L’ABVQ rejoint toutefois les constats du RTQ quant au laxisme des inspecteurs du ministère de la Santé et des Services sociaux (MSSS) vis-à-vis des produits de vapotage illégaux, qu’ils soient vendus dans les réserves autochtones ou dans des dépanneurs spécialisés.

« Que les gens achètent des saveurs pour les mettre dans leurs produits de vapotage, ça les regarde », dit M. Lévesque. « Je préfère que les gens fassent ça plutôt qu’ils achètent un paquet de cigarettes. Mais présentement, il y a des pommes pourries, des gens qui étiquettent des trucs en disant que ce sont des saveurs de tabac, alors que ce sont des saveurs de fruits. Sur ce point-là, il y a eu plusieurs plaintes et le gouvernement ne fait pas sa job. »

Des « travaux internes » au ministère de la Santé

Le ministère de la Santé et des Services sociaux (MSSS) admet que « certaines pratiques de l’industrie du vapotage demeurent en contradiction avec les intentions derrière le règlement » sur les produits aromatisés. Dans un courriel, la porte-parole Marie-Pierre Blier indique que 744 visites d’inspection ont été effectuées dans les points de vente de produits du tabac et de vapotage du 31 octobre 2023 au 31 mars 2024.

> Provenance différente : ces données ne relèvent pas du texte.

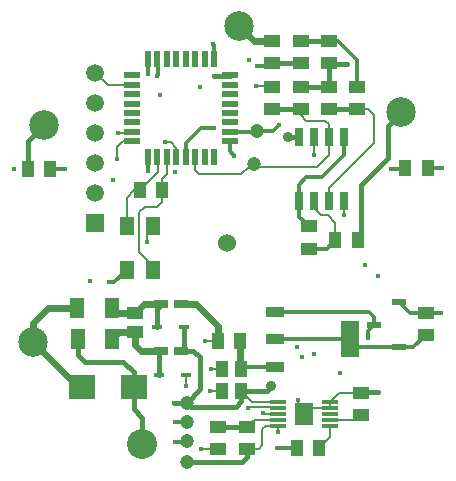
<source format=gtl>
G04 Layer_Physical_Order=1*
G04 Layer_Color=255*
%FSLAX25Y25*%
%MOIN*%
G70*
G01*
G75*
%ADD10R,0.04331X0.05787*%
%ADD11C,0.04724*%
%ADD12R,0.05600X0.02000*%
%ADD13R,0.02000X0.05600*%
%ADD14R,0.04921X0.06299*%
%ADD15R,0.04000X0.05500*%
%ADD16R,0.08661X0.08465*%
%ADD17R,0.04724X0.07087*%
%ADD18R,0.05787X0.04331*%
%ADD19R,0.04724X0.03150*%
%ADD20R,0.03307X0.01811*%
%ADD21R,0.05500X0.04000*%
%ADD22R,0.06181X0.07402*%
%ADD23R,0.05512X0.01181*%
%ADD24R,0.02559X0.06004*%
%ADD25R,0.04921X0.02362*%
%ADD26R,0.06300X0.03300*%
%ADD27R,0.06300X0.12200*%
%ADD28C,0.01181*%
%ADD29C,0.00787*%
%ADD30C,0.01575*%
%ADD31C,0.02362*%
%ADD32C,0.09843*%
%ADD33C,0.10000*%
%ADD34C,0.06000*%
%ADD35C,0.05906*%
%ADD36R,0.05906X0.05906*%
%ADD37C,0.01772*%
%ADD38C,0.03543*%
D10*
X-1650Y-41921D02*
D03*
X4728D02*
D03*
X4602Y-49122D02*
D03*
X-1776D02*
D03*
D11*
X9843Y37402D02*
D03*
X-13287Y-59547D02*
D03*
Y-66043D02*
D03*
Y-73032D02*
D03*
X9055Y26378D02*
D03*
X-13287Y-53248D02*
D03*
D12*
X-31772Y34002D02*
D03*
Y37102D02*
D03*
Y40302D02*
D03*
Y43402D02*
D03*
Y46602D02*
D03*
Y49702D02*
D03*
Y52902D02*
D03*
Y56002D02*
D03*
X828D02*
D03*
Y52902D02*
D03*
Y49702D02*
D03*
Y46602D02*
D03*
Y43402D02*
D03*
Y40302D02*
D03*
Y37102D02*
D03*
Y34002D02*
D03*
D13*
X-26472Y61302D02*
D03*
X-23372D02*
D03*
X-20172D02*
D03*
X-17072D02*
D03*
X-13872D02*
D03*
X-10772D02*
D03*
X-7572D02*
D03*
X-4472D02*
D03*
Y28702D02*
D03*
X-7572D02*
D03*
X-10772D02*
D03*
X-13872D02*
D03*
X-17072D02*
D03*
X-20172D02*
D03*
X-23372D02*
D03*
X-26472D02*
D03*
D14*
X-33559Y-8752D02*
D03*
Y5815D02*
D03*
X-24898D02*
D03*
Y-8752D02*
D03*
D15*
X-21792Y17717D02*
D03*
X-29192D02*
D03*
X-3011Y-32579D02*
D03*
X4389D02*
D03*
X30472Y-68110D02*
D03*
X23072D02*
D03*
X36064Y1181D02*
D03*
X43464D02*
D03*
X66799Y25067D02*
D03*
X59399D02*
D03*
X-66405Y24933D02*
D03*
X-59005D02*
D03*
D16*
X-48425Y-47933D02*
D03*
X-31102D02*
D03*
D17*
X-38386Y-31890D02*
D03*
X-49803D02*
D03*
X-38583Y-21654D02*
D03*
X-50000D02*
D03*
D18*
X-30815Y-29701D02*
D03*
Y-23323D02*
D03*
D19*
X-15354Y-20276D02*
D03*
X-22047D02*
D03*
X-22244Y-35728D02*
D03*
X-15551D02*
D03*
D20*
X-22854Y-43890D02*
D03*
X-13799D02*
D03*
X-14449Y-27764D02*
D03*
X-23504D02*
D03*
D21*
X-3150Y-68464D02*
D03*
Y-61064D02*
D03*
X6693Y-68464D02*
D03*
Y-61064D02*
D03*
X44488Y-57145D02*
D03*
Y-49745D02*
D03*
X66142Y-30472D02*
D03*
Y-23072D02*
D03*
X33858Y44725D02*
D03*
Y52125D02*
D03*
X24409D02*
D03*
Y44725D02*
D03*
X14961Y52125D02*
D03*
Y44725D02*
D03*
X24409Y60079D02*
D03*
Y67479D02*
D03*
X43307Y44725D02*
D03*
Y52125D02*
D03*
X14961Y60079D02*
D03*
Y67479D02*
D03*
X33858D02*
D03*
Y60079D02*
D03*
X27165Y5669D02*
D03*
Y-1732D02*
D03*
D22*
X25492Y-56791D02*
D03*
D23*
X34154Y-52854D02*
D03*
Y-54823D02*
D03*
Y-56791D02*
D03*
Y-58760D02*
D03*
Y-60728D02*
D03*
X16831D02*
D03*
Y-58760D02*
D03*
Y-56791D02*
D03*
Y-54823D02*
D03*
Y-52854D02*
D03*
D24*
X23898Y35480D02*
D03*
X28898D02*
D03*
X33898D02*
D03*
X38898D02*
D03*
Y14126D02*
D03*
X33898D02*
D03*
X28898D02*
D03*
X23898D02*
D03*
D25*
X49016Y-27055D02*
D03*
X57284Y-19535D02*
D03*
Y-34575D02*
D03*
D26*
X15853Y-22896D02*
D03*
Y-31996D02*
D03*
Y-41096D02*
D03*
D27*
X41053Y-31996D02*
D03*
D28*
X-26476Y24016D02*
X-26472Y24021D01*
Y28702D01*
X-39370Y-12992D02*
X-37799D01*
X-33559Y-8752D01*
X-4472Y61302D02*
Y66283D01*
X-23254Y55978D02*
Y61083D01*
X-26476Y56496D02*
Y60961D01*
X-17520Y-66142D02*
X-13386D01*
X-17520Y-59547D02*
X-13287D01*
X33858Y67479D02*
X36851D01*
X43307Y61024D01*
Y52125D02*
Y61024D01*
X49016Y-27055D02*
Y-24606D01*
X15853Y-22896D02*
X47306D01*
X49016Y-24606D01*
X5554Y-41096D02*
X15853D01*
X4728Y-41921D02*
X5554Y-41096D01*
X15853Y-31996D02*
X41053D01*
X16535Y-68110D02*
X23072D01*
X23072Y-68110D01*
X43632Y-34575D02*
X57284D01*
X41053Y-31996D02*
X43632Y-34575D01*
X57284D02*
X62039D01*
X66142Y-30472D01*
X60820Y-23072D02*
X66142D01*
X57284Y-19535D02*
X60820Y-23072D01*
X66298Y-23228D02*
X71260D01*
X66142Y-23072D02*
X66298Y-23228D01*
X828Y30668D02*
Y34002D01*
Y30668D02*
X2362Y29134D01*
X9843Y59055D02*
X13936D01*
X14961Y60079D01*
X946Y55783D02*
X1068Y55906D01*
X54724Y24803D02*
X59135D01*
X59399Y25067D01*
X66928Y25197D02*
X71653D01*
X-58875Y24803D02*
X-53937D01*
X-59005Y24933D02*
X-58875Y24803D01*
X828Y37102D02*
X9543D01*
X9843Y37402D01*
X15354D02*
X17323Y39370D01*
X9843Y37402D02*
X15354D01*
X27165Y-1732D02*
X33151D01*
X36064Y1181D01*
X23898Y8936D02*
Y14126D01*
Y8936D02*
X27165Y5669D01*
X23898Y14126D02*
Y19567D01*
X26378Y22047D01*
X31496D01*
X38898Y29449D01*
Y35480D01*
X46850Y-31496D02*
Y-29221D01*
X49016Y-27055D01*
X-13872Y28702D02*
Y33373D01*
X-8662Y38583D01*
X-4331D01*
D29*
X-24902Y7094D02*
X-24500D01*
X-26870Y5126D02*
X-24902Y7094D01*
X-16954Y28483D02*
Y31915D01*
X-39790Y52683D02*
X-31654D01*
X-26772Y394D02*
Y5028D01*
X-26870Y5126D02*
X-26772Y5028D01*
X-34895Y34002D02*
X-31772D01*
X-36614Y32283D02*
X-34895Y34002D01*
X-36614Y28248D02*
Y32283D01*
X-21792Y21318D02*
X-20054Y23056D01*
Y28483D01*
X-21792Y17717D02*
Y21318D01*
X-18898Y33858D02*
X-16954Y31915D01*
X-20669Y33858D02*
X-18898D01*
X-29192Y17717D02*
X-23254Y23654D01*
Y28483D01*
X-13780Y28458D02*
X-13754Y28483D01*
X-23327Y55906D02*
X-23254Y55978D01*
X-26476Y60961D02*
X-26354Y61083D01*
X-43996Y56890D02*
X-39790Y52683D01*
X-36516Y36909D02*
X-36490Y36883D01*
X16929Y-62992D02*
Y-60827D01*
X-13799Y-47520D02*
X-13780Y-47539D01*
X-13799Y-47520D02*
Y-43890D01*
X-13386Y-66142D02*
X-13287Y-66043D01*
X6890Y-54921D02*
X7185Y-54626D01*
X16831Y-54823D02*
Y-54626D01*
Y-60728D02*
X16929Y-60827D01*
X-29331Y-3043D02*
Y10335D01*
Y-3043D02*
X-24902Y-7472D01*
X-29331Y10335D02*
X-27461Y12205D01*
X-23425D01*
X-7283Y-32579D02*
X-3011D01*
X6693Y-68464D02*
X10473D01*
X11713Y-67224D01*
Y-61811D01*
X12795Y-60728D01*
X16831D01*
X8335Y-52854D02*
X16831D01*
X6693Y-61064D02*
X8997Y-58760D01*
X16831D01*
X42873D02*
X44488Y-57145D01*
X34154Y-58760D02*
X42873D01*
X23720Y-55020D02*
X25492Y-56791D01*
X23720Y-55020D02*
Y-52067D01*
X27461Y-54823D02*
X34154D01*
Y-52854D01*
X37263Y-49745D01*
X44488D01*
X-3190Y-68504D02*
X-3150Y-68464D01*
X-8760Y-68504D02*
X-3190D01*
X-33563Y7094D02*
Y15157D01*
X-31004Y17717D01*
X-29192D01*
X-23425Y12205D02*
X-21792Y13838D01*
Y17717D01*
X-1740Y-41831D02*
X-1650Y-41921D01*
X-5512Y-41831D02*
X-1740D01*
X-1866Y-49213D02*
X-1776Y-49122D01*
X-5610Y-49213D02*
X-1866D01*
X-36490Y36883D02*
X-31654D01*
X31102Y9449D02*
X33465D01*
X36064Y6850D01*
X28898Y11654D02*
Y14126D01*
X36064Y1181D02*
Y6850D01*
X28898Y11654D02*
X31102Y9449D01*
X43307Y44725D02*
X47007D01*
X33898Y14126D02*
Y18543D01*
X38780Y9449D02*
Y14008D01*
X26378Y40945D02*
X32677D01*
X33898Y39724D01*
X24409Y42913D02*
Y44725D01*
Y42913D02*
X26378Y40945D01*
X33898Y35480D02*
Y39724D01*
Y29469D02*
Y35480D01*
X30020Y25591D02*
X33898Y29469D01*
X7087Y25591D02*
X30020D01*
X-10654Y24434D02*
Y28483D01*
X4724Y23228D02*
X7087Y25591D01*
X-10654Y24434D02*
X-9449Y23228D01*
X4724D01*
X28740Y35323D02*
X28898Y35480D01*
X28740Y29528D02*
Y35323D01*
X14724Y52362D02*
X14961Y52125D01*
X9449Y52362D02*
X14724D01*
X34154Y-64428D02*
Y-60728D01*
X30472Y-68110D02*
X34154Y-64428D01*
X7185Y-54626D02*
X16831D01*
X4603Y-49122D02*
X8335Y-52854D01*
X47007Y44725D02*
X48819Y42913D01*
X33898Y18543D02*
X48819Y33465D01*
Y42913D01*
X11909Y-56791D02*
X16831D01*
X11811Y-56693D02*
X11909Y-56791D01*
D30*
X-28340Y-66765D02*
Y-58077D01*
X-49803Y-37106D02*
Y-31890D01*
Y-37106D02*
X-47441Y-39469D01*
X-34646D01*
X-31102Y-43012D01*
Y-47933D02*
Y-43012D01*
Y-55315D02*
Y-47933D01*
Y-55315D02*
X-28340Y-58077D01*
X-3150Y-61064D02*
X6693D01*
Y-71260D02*
Y-68464D01*
X4921Y-73032D02*
X6693Y-71260D01*
X-13287Y-73032D02*
X4921D01*
X-22854Y-36339D02*
X-22244Y-35728D01*
X-22854Y-43890D02*
Y-36339D01*
X-23504Y-21732D02*
X-22047Y-20276D01*
X-23504Y-27764D02*
Y-21732D01*
X-15551Y-35728D02*
X-14449Y-34626D01*
Y-27764D01*
X33858Y44725D02*
X43307D01*
X14961Y60079D02*
X24409D01*
X24409Y52125D02*
X33858D01*
Y60079D01*
X14961Y44725D02*
X24409D01*
X24409Y67479D02*
X33858D01*
X-9055Y-48622D02*
Y-37992D01*
X2756Y-54528D02*
X4602Y-52681D01*
X-11319Y-35728D02*
X-9055Y-37992D01*
X-15551Y-35728D02*
X-11319D01*
X-13484Y-53051D02*
X-9055Y-48622D01*
X-12008Y-54528D02*
X2756D01*
X-17717Y-53051D02*
X-13484D01*
X20079Y35433D02*
X23850D01*
X23898Y35480D01*
X13083Y-49122D02*
X14567Y-47638D01*
X4602Y-49122D02*
X4602D01*
X4603D01*
X13083D01*
X4602Y-52681D02*
Y-49122D01*
X44627Y-49606D02*
X50394D01*
X44488Y-49745D02*
X44627Y-49606D01*
X34095Y59842D02*
X39764D01*
X33858Y60079D02*
X33858Y60079D01*
X34095Y59842D01*
X-4331Y55905D02*
X824D01*
X946Y55783D01*
X43464Y1181D02*
X44488Y2206D01*
Y19291D01*
X53543Y28346D01*
Y39268D01*
X57926Y43650D01*
X66799Y25067D02*
X66928Y25197D01*
X-66405Y24933D02*
Y33989D01*
X-61024Y39370D01*
D31*
X4389Y-41582D02*
X4728Y-41921D01*
X4389Y-41582D02*
Y-32579D01*
X-3011D02*
Y-27698D01*
X-10433Y-20276D02*
X-3011Y-27698D01*
X-15354Y-20276D02*
X-10433D01*
X-30815Y-33752D02*
Y-29701D01*
Y-33752D02*
X-28839Y-35728D01*
X-22244D01*
X-38386Y-31890D02*
X-36197Y-29701D01*
X-30815D01*
Y-23323D02*
X-27768Y-20276D01*
X-22047D01*
X-38583Y-21654D02*
X-36913Y-23323D01*
X-30815D01*
X-64625Y-32928D02*
X-49621Y-47933D01*
X-48425D01*
X-64625Y-32928D02*
Y-26633D01*
X-59646Y-21654D01*
X-50000D01*
X8748Y67479D02*
X14961D01*
X3796Y72431D02*
X8748Y67479D01*
D32*
X3796Y72431D02*
D03*
X-64625Y-32928D02*
D03*
X57926Y43650D02*
D03*
X-61024Y39370D02*
D03*
D33*
X-28340Y-66765D02*
D03*
D34*
X0Y0D02*
D03*
D35*
X-43996Y56890D02*
D03*
Y46890D02*
D03*
Y36890D02*
D03*
Y26890D02*
D03*
Y16890D02*
D03*
D36*
Y6890D02*
D03*
D37*
X-26772Y394D02*
D03*
X-39370Y-12992D02*
D03*
X-4724Y66535D02*
D03*
X7087Y61024D02*
D03*
X-37992Y20965D02*
D03*
X-36614Y28248D02*
D03*
X-20669Y33858D02*
D03*
X-4331Y38583D02*
D03*
X-26476Y24016D02*
D03*
X17323Y39370D02*
D03*
X16535Y-68110D02*
D03*
X-4331Y55905D02*
D03*
X-23327Y55906D02*
D03*
X-26476Y56496D02*
D03*
X-36516Y36909D02*
D03*
X-9154Y52165D02*
D03*
X-22441Y49606D02*
D03*
X16929Y-62992D02*
D03*
X37402Y-43307D02*
D03*
X24803Y-37795D02*
D03*
X28740Y-37008D02*
D03*
X23228Y-34646D02*
D03*
X-13780Y-47539D02*
D03*
X-17520Y-66142D02*
D03*
Y-59547D02*
D03*
X6890Y-54921D02*
D03*
X-7283Y-32579D02*
D03*
X23720Y-52067D02*
D03*
X-45866Y-12500D02*
D03*
X9843Y59055D02*
D03*
X-5610Y-49213D02*
D03*
X-5512Y-41831D02*
D03*
X-8760Y-68504D02*
D03*
X-53937Y24803D02*
D03*
X38780Y9449D02*
D03*
X28740Y29528D02*
D03*
X9449Y52362D02*
D03*
X-17717Y-53051D02*
D03*
X71260Y-23228D02*
D03*
X50394Y-49606D02*
D03*
X2362Y29134D02*
D03*
X39764Y59842D02*
D03*
X50394Y-11024D02*
D03*
X46063Y-7087D02*
D03*
X71653Y25197D02*
D03*
X54724Y24803D02*
D03*
X-71260D02*
D03*
X11811Y-56693D02*
D03*
X46850Y-31496D02*
D03*
X-17323Y23622D02*
D03*
D38*
X20079Y35433D02*
D03*
X14567Y-47638D02*
D03*
M02*

</source>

« Uniquement en lien avec le nouveau règlement sur le vapotage, 18 avertissements de non-respect ont été émis et 25 constats d’infraction sont actuellement en traitement pour autorisation par le Directeur des poursuites criminelles et pénales », souligne-t-elle. Le MSSS mène actuellement des travaux internes pour « faire usage de l’ensemble des leviers réglementaires et législatifs existants pour mettre fin aux contournements observés ». « Si des mesures supplémentaires doivent être mises en place, elles le seront », précise Mme Blier.